The GBBO effect has seen sales of baking appliances go through the roof; baking powder and icing sugar fly off supermarket shelves. Tuesday’s Twitter feeds saw men torn between cake decoration with Mary Berry and the silver-fox and the England versus Ukraine football friendly. And it doesn’t stop there. The show is flourishing internationally, with French and Australian versions currently in production, and Scandinavian shows also proving immensely popular. So why has baking become so cool?
In a recent TV interview, Paul and Mary highlighted the economic recession as a reason for baking’s homely comeback, people are moving back to good old home cooking. However, there’s probably a little more to it than that. There’s something nostalgic and retro about baking that ties it nicely into the current ‘vintage revolution’. And 2012 has been a year to celebrate all things British, which perhaps explains the revived interest in our baking heritage. And quite simply, who doesn’t love cake?

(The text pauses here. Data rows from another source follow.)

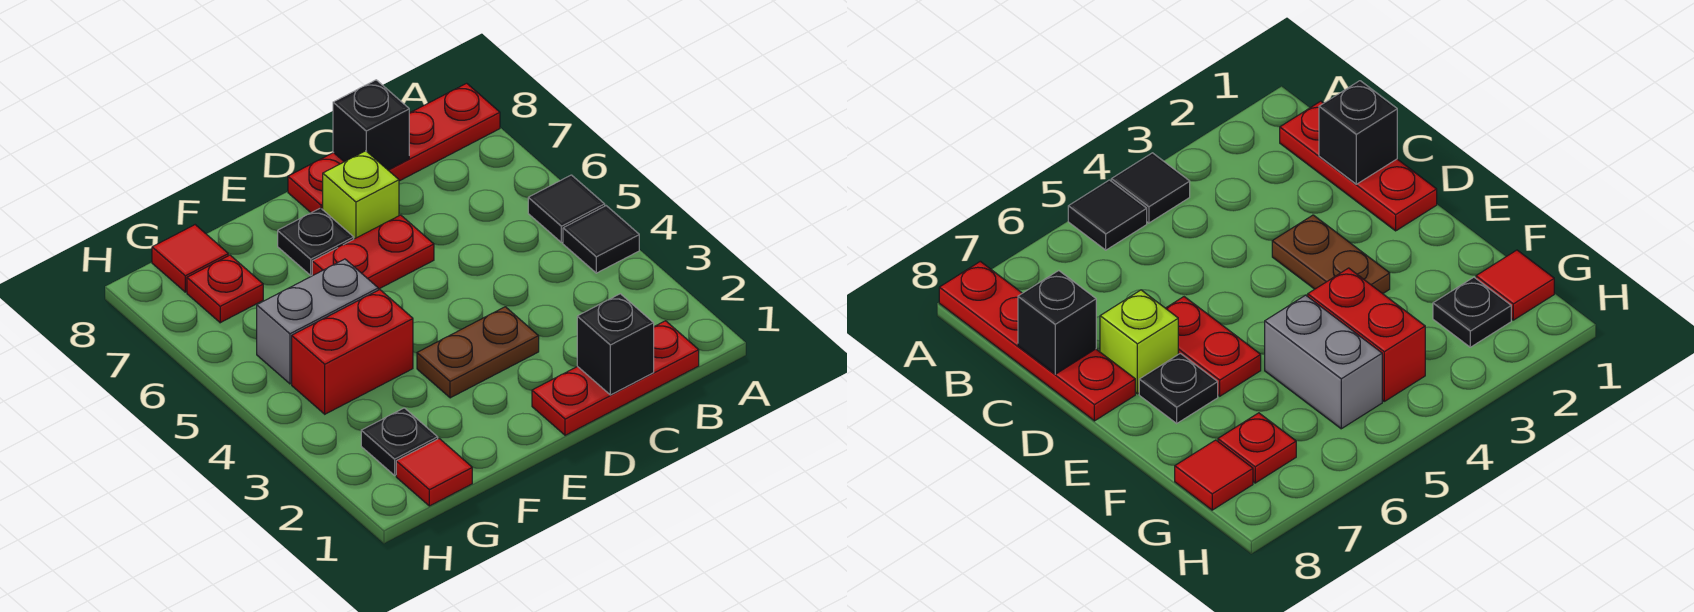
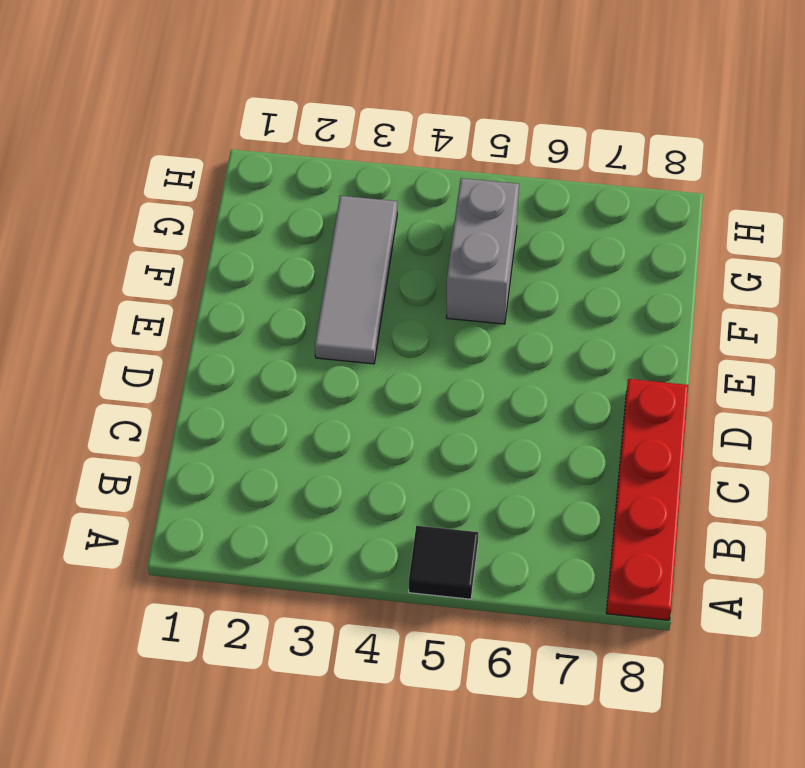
grey 1x3 tile [315,196,397,364] -> brown 1x2 plate [417,307,539,398]
none -> black 1x1 tile [563,206,639,273]
none -> red 1x3 plate [532,321,699,435]
none -> red 1x2 plate [312,215,434,289]

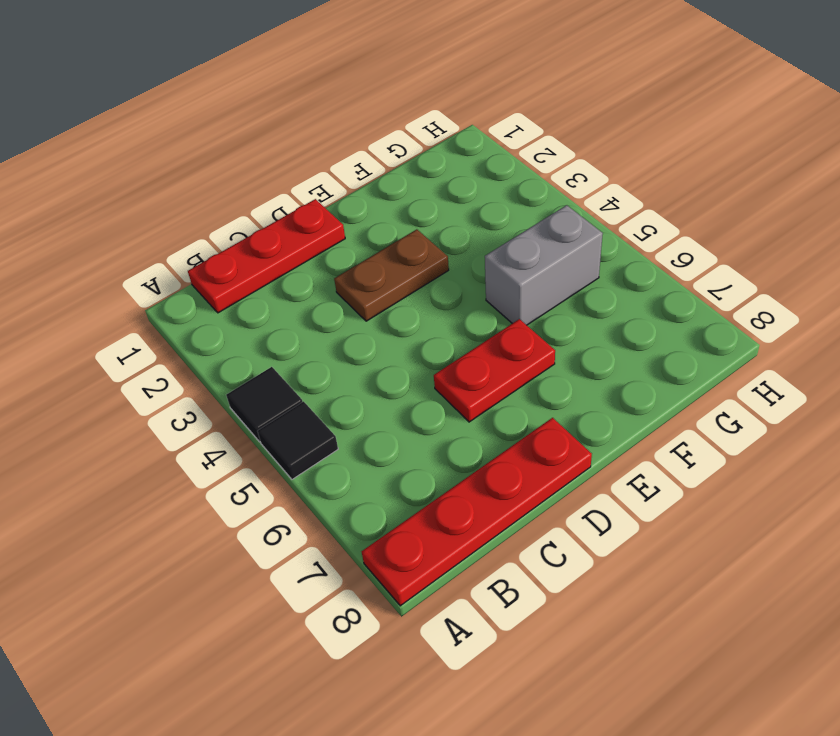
none -> lime 1x1 brick [323,151,399,239]
none -> black 1x1 plate [278,208,354,275]
none -> red 1x2 brick [292,290,413,414]

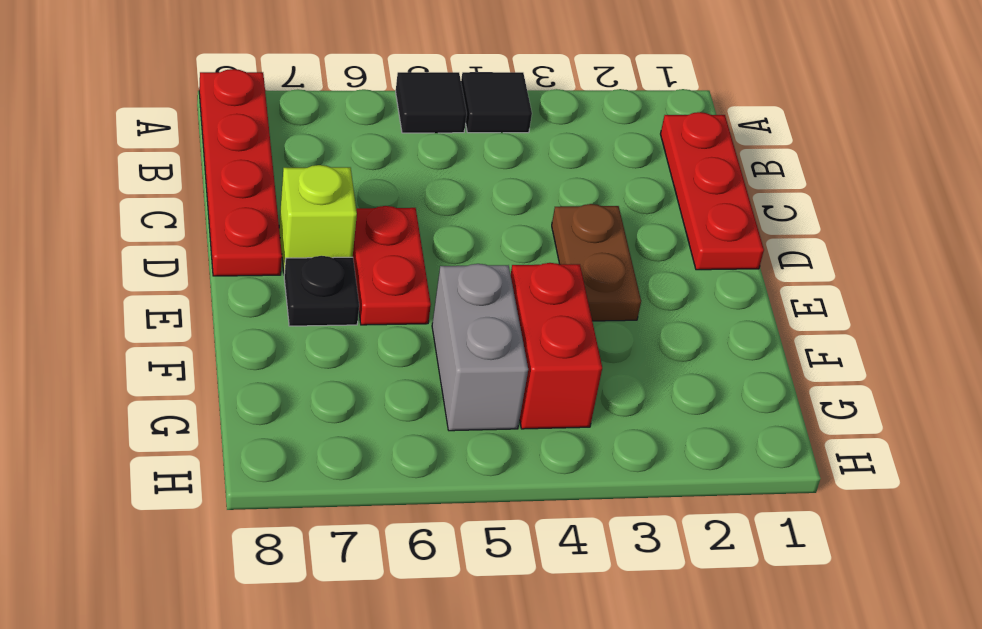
none -> red 1x1 tile [396,439,472,506]
none -> black 1x1 plate [361,408,438,475]
none -> red 1x1 plate [187,255,263,323]

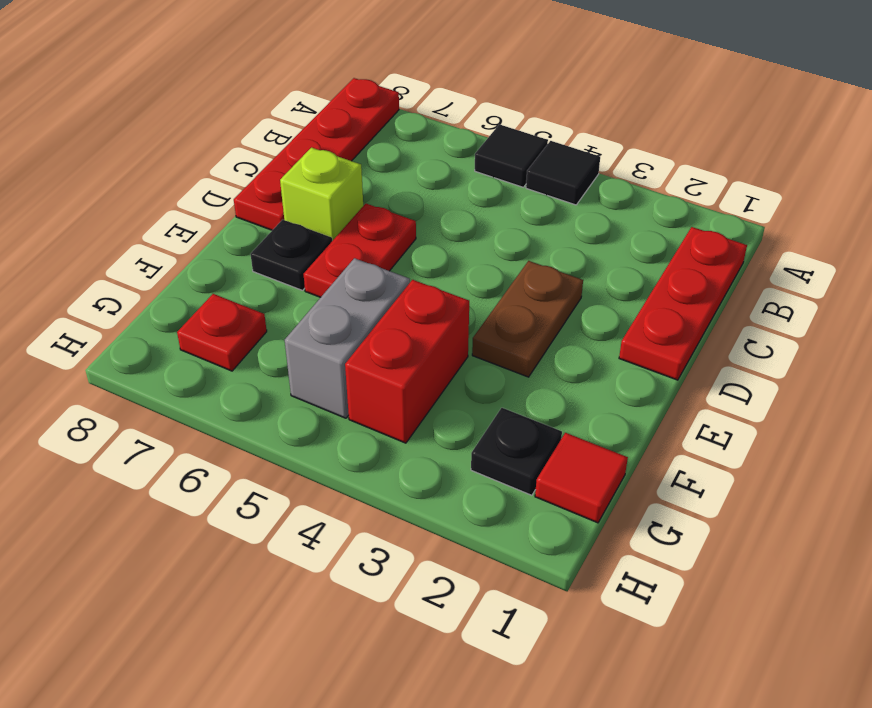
none -> red 1x1 tile [152,225,228,292]
none -> black 1x1 brick [577,294,654,395]
none -> black 1x1 brick [333,80,409,170]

Now that GBBO has come to an end, I’m wondering what I’m going to do with my Tuesday evenings. No more choux pastry swans. No more talk of soggy bottoms and witty sexual innuendo from Mel and Sue. However, for fans of the show, we won’t have to wait long; in the pipeline are specials for both Christmas and Comic Relief and after a series which has seen re-creations of the Colosseum in gingerbread from, who knows what Britain’s amateur bakers might come up with next?